CT Scan Enumeration of Altered Spleen Status and Pulmonary Artery Size in Patients with Autoimmune Lymphoproliferative Syndrome (ALPS).

ALPS is a disorder of apoptosis resulting in elevated DNT (CD3⁺, TCRab⁺, CD4^-, CD8^-, B220⁺ double negative T lymphocyte) cells associated with childhood onset nonmalignant lymphadenopathy, splenomegaly and multilineage cytopenias due to splenic sequestration and autoimmune destruction. Patients with ALPS frequently have altered spleen status: splenomegaly or splenectomy, the latter often-related to refractory chronic AIHA and ITP. This altered spleen status has been associated with pulmonary arterial hypertension (PAH) in two patients with ALPS. Though traditionally diagnosed as elevated tricuspid regurgitant jet velocity > 2.6 m/sec, PAH can also be predicted using PA diameter, most commonly measured as the Main PA (MPA) diameter. Similar to Sickle Cell Disease patients who are evaluated for presence of PAH due to functional asplenia here we attempted to further elucidate the relationship between dilated pulmonary arteries (PA) and spleen status in ALPS patients.
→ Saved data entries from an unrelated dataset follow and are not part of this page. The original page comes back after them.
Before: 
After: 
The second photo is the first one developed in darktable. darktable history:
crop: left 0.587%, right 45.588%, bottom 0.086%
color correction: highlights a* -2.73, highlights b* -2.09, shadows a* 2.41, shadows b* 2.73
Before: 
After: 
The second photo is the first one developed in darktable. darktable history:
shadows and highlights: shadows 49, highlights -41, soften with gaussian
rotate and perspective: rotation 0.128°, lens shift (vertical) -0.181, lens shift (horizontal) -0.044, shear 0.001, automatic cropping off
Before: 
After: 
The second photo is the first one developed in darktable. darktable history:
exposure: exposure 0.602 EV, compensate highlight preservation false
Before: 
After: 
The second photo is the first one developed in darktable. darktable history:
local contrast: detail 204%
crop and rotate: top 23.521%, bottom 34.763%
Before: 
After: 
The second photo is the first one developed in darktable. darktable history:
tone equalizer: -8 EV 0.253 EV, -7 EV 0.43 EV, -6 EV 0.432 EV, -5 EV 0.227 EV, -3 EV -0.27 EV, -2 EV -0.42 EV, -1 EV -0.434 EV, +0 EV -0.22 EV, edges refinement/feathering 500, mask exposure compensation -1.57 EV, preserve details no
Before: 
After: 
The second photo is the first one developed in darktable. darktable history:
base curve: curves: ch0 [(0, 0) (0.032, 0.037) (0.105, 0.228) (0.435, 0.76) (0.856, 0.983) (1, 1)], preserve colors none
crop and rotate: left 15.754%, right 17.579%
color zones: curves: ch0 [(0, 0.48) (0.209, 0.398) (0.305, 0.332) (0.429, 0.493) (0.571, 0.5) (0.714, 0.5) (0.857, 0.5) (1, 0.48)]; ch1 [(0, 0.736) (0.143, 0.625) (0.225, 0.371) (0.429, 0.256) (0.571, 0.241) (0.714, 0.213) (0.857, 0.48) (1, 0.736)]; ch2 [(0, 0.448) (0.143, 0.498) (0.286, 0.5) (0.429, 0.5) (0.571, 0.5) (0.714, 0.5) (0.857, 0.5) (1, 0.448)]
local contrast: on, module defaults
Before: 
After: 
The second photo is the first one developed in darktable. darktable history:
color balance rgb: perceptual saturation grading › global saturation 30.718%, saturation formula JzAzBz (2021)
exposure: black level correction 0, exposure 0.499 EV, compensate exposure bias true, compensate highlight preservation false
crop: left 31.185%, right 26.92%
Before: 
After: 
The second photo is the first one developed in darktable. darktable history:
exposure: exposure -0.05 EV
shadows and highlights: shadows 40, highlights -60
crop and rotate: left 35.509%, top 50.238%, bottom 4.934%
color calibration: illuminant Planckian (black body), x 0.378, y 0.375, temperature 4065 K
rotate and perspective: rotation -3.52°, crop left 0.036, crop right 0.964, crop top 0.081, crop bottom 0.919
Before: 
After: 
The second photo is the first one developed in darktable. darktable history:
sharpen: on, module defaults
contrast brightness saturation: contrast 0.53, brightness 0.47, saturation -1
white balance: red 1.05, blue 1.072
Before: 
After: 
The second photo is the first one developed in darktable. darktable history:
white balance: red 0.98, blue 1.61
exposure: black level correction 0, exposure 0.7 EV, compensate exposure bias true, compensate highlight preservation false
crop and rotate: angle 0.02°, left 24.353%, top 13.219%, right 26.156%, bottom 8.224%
CT scans of 162 patients with ALPS were studied; their age range at the time of the study was 1-63yrs, median age 16yrs. The CT scans were obtained as part of the routine monitoring of their LPD. Patients' most recent complete chest, abdomen and pelvis CT scans were evaluated. In 97 patients spleen sizes in two scans done 1-12 years apart were also measured. Each scan was evaluated using Kodak Carestream PACS Version 10.1.sp1 software. Point of maximal distension was visually identified in the Main, Left, and Right PA. Artery diameters were measured perpendicular to the vessel wall. Measurement of spleen length consisted of summing the distance between the axial slice in which the spleen first appears to the slice where it appears last. Digital Image Processing (IP) measurements are also underway to compute spleen and liver volumes in these patients.

Splenomegaly was defined as a CT estimated spleen length of > 9.76 cm. PA diameter was considered above the upper limits of normal if adults if MPA measured > 28.6 mm LPA > 22.1 mm; RPA> 19.8 mm. For children age specific sizes were adapted from published reports.

In our cohort of 162 ALPS patients, 51% had splenomegaly, 42% had undergone splenectomy due to hypersplenism prior to CT scan evaluations and 7% had normal size spleens. 26% of them demonstrated dilated MPA. However, contingency table analysis yielded a P value = 0.436 (P < 0.05) evaluating an association between splenic abnormalities and dilated MPA. ANOVA analysis of an association between MPA diameter and broad patient classifications of normal spleen, splenectomy, and splenomegaly yielded P = .02 (α < 0.05) and non-significant Tukey HSD statistical tests, the odds ratio = 0.93 for an association between spleen length and MPA diameter. Correlation R² = 0 between age, spleen length and MPA diameter, though this was only evaluated in 42 patients 17 years and older. Serial measurements of enlarged spleens in the 97 children and adults with at least 2 CT scans done at a median time of 4 yrs apart (range 1-12yrs) showed no further significant increase in spleen size with age. For most patients, their ALPS associated lymphoproliferative burden appears to be worse during early childhood and as they grow older it may become self-limited and stable. Further work is in progress to correlate changes in PA diameter with changes in spleen length, spleen volumes and age. There was no statistical correlation between MPA diameter and altered spleen status, though a quarter of these patients demonstrated dilated pulmonary arteries. Active surveillance for PAH by periodic echocardiograms is underway in these patients.

No relevant conflicts of interest to declare.